*** Listed records Section Begins ***
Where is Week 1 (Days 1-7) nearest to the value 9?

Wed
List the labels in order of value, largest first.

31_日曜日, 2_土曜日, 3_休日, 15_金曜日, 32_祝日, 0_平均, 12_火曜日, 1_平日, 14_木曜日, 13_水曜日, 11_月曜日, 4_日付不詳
*** Listed records Section Ends ***
*** Listed records Section Begins ***
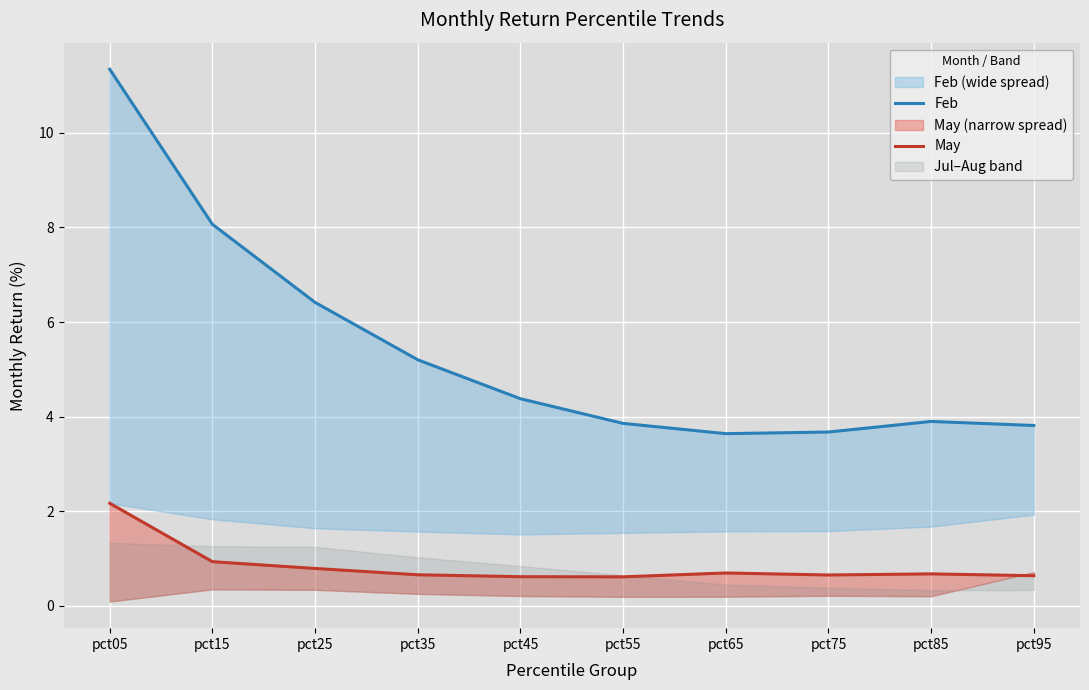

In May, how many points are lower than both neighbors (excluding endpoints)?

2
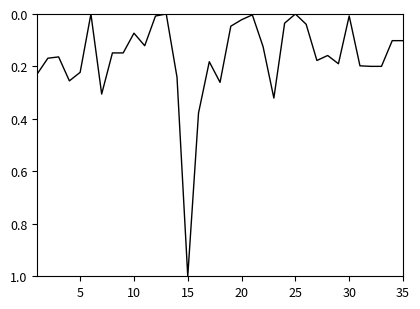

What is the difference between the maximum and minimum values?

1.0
*** Listed records Section Ends ***
*** Listed records Section Begins ***
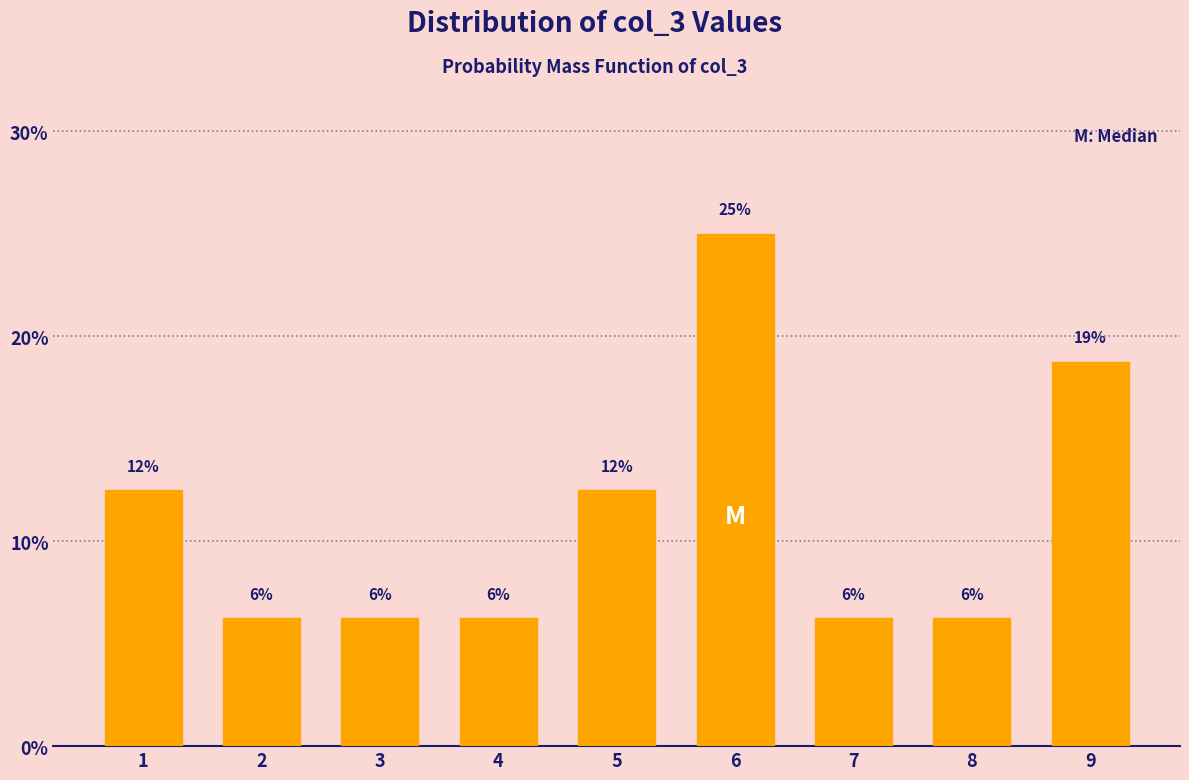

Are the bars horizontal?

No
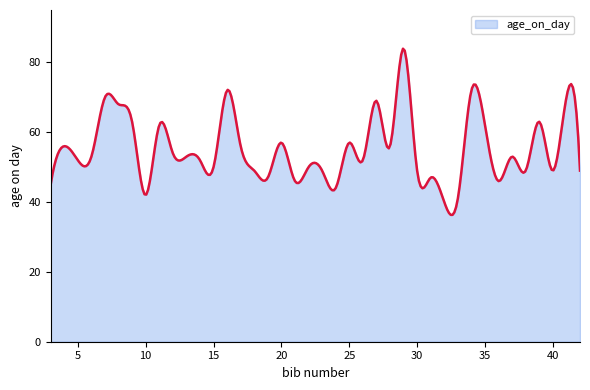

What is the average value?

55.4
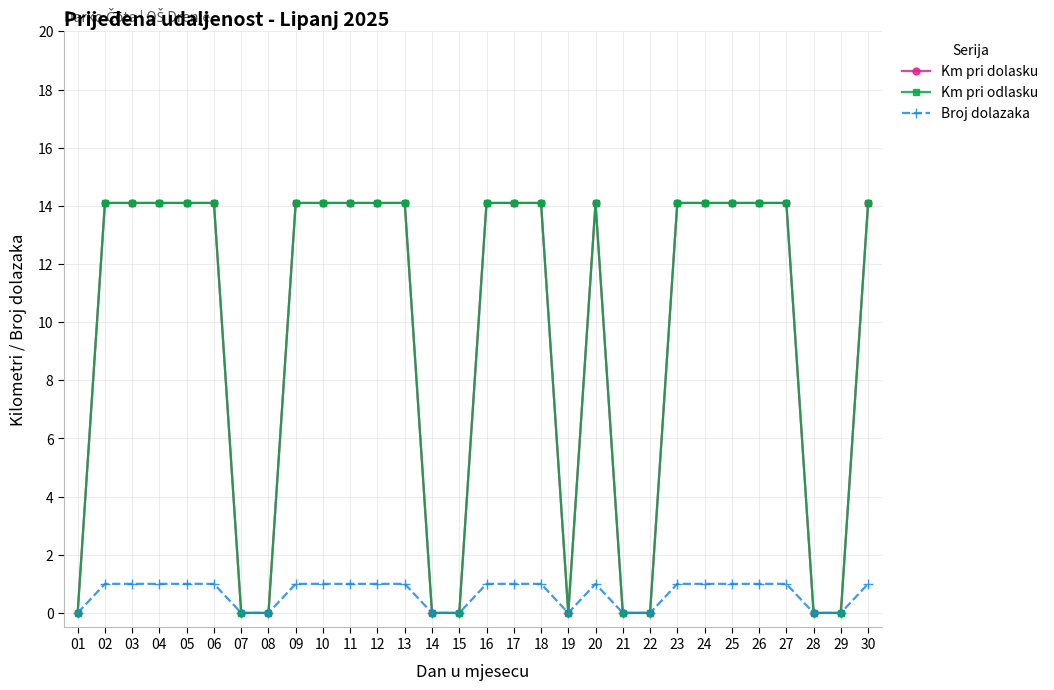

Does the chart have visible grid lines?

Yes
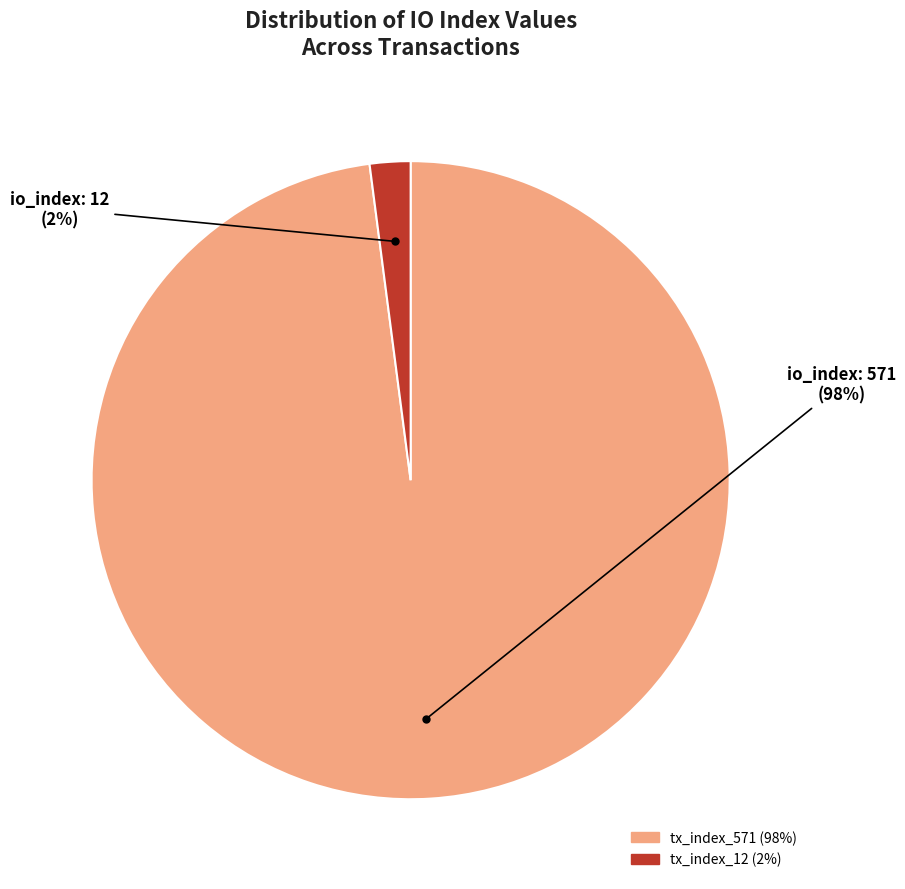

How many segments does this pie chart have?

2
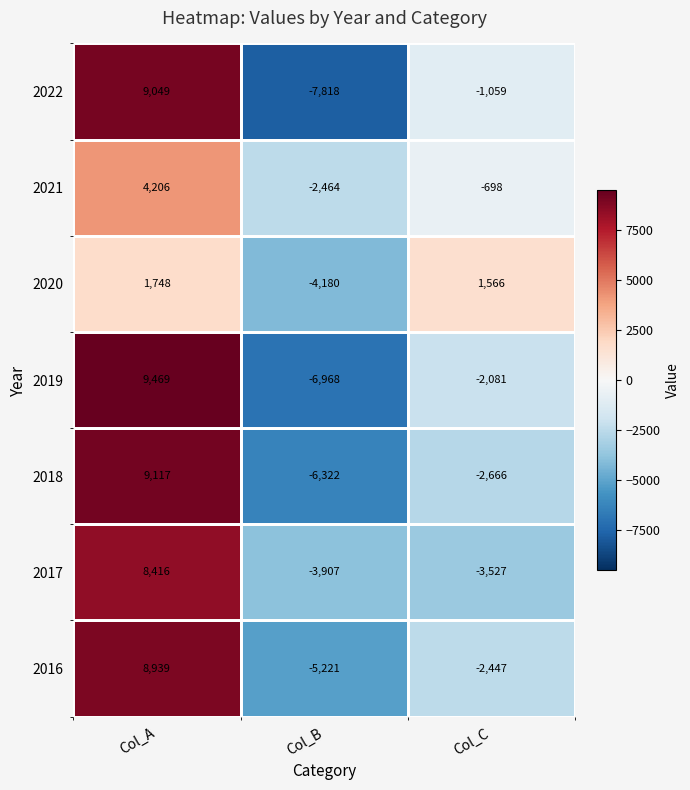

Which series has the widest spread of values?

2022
*** Listed records Section Ends ***
> _Assigned task_
Copy the data from the line with "Where is Week" to the line with "List the labels", inclusive, reproducing each line unchanged.

> _Task output_
Where is Week 1 (Days 1-7) nearest to the value 9?

Wed
List the labels in order of value, largest first.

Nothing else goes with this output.